Relevant to all Danish tax residents who buy, sell, trade, stake, mine, or earn interest on cryptocurrency. Stablecoins follow a separate regime with different tax boxes.
Crypto-to-crypto swaps count as taxable disposals. The FIFO rule applies across all wallets. Staking rewards are taxed twice: once on receipt, again on sale.
From 2026, the EU’s DAC8 directive requires exchanges to report your transactions to SKAT automatically.
SKAT knows you own crypto. As far back as 2019 the Danish Tax Agency began collecting data from exchanges operating in Denmark, and the EU’s DAC8 directive requires every European exchange to share detailed transaction data with national tax authorities. The “it’s anonymous” argument was always shaky. Now it’s dead.
The rules aren’t impossible to follow, though. They’re just unusual. SKAT has published clear English-language guidance on their website, and this article works through those rules so you can file correctly.
How Denmark Classifies Crypto
SKAT does not treat cryptocurrency as currency. It’s classified as a personal asset (personlig aktiv). Personal assets are only taxed when acquired or disposed of for speculative purposes.
If you bought Bitcoin, Ethereum, or any altcoin hoping it would appreciate, SKAT treats that as speculation. This covers the vast majority of investors, including long-term holders (or HODL’ers).

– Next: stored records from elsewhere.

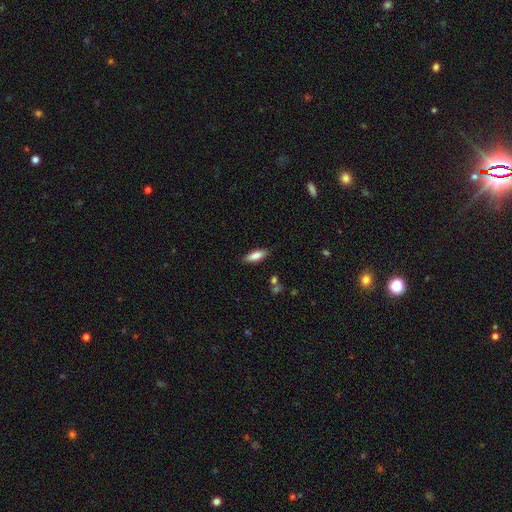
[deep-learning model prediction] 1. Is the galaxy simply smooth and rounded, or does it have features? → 80% smooth, 13% featured or disk, 7% star or artifact.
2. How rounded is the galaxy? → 62% in between, 36% cigar-shaped, 2% round.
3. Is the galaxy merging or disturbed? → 85% none, 11% minor disturbance, 2% major disturbance, 2% merger.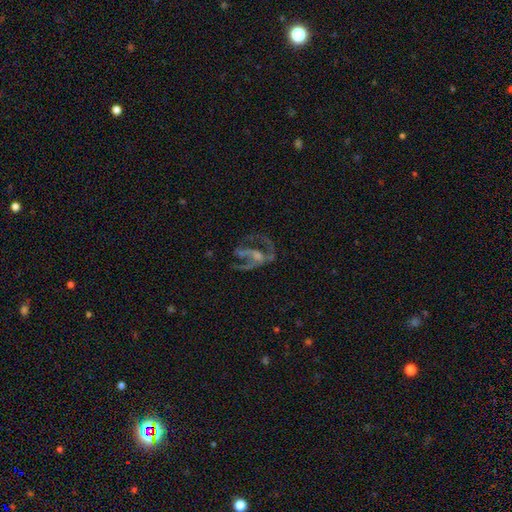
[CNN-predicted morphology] A featured or disk galaxy (74%) with no bar (55%), spiral arms (66%) and a small central bulge (40%).

Vote fractions:
- Smooth or featured? featured or disk: 74% / smooth: 13% / star or artifact: 13%
- Edge-on disk? no: 96% / yes: 4%
- Bar? no: 55% / weak: 30% / strong: 14%
- Spiral arms? yes: 66% / no: 34%
- Bulge size? small: 40% / moderate: 30% / none: 24% / large: 5% / dominant: 2%
- Merging? major disturbance: 41% / none: 38% / minor disturbance: 16% / merger: 5%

The one carve-out: if you can show that speculation played no part in your purchase (say, you received a small amount as a birthday gift), you might not owe tax. That’s the exception, not the rule. If you’re unsure, SKAT offers bindende svar (binding rulings) where they assess your specific situation before you file.
What Triggers a Tax Event
Not every crypto action is a taxable moment. Here’s what SKAT counts as a disposal and what doesn’t register at all.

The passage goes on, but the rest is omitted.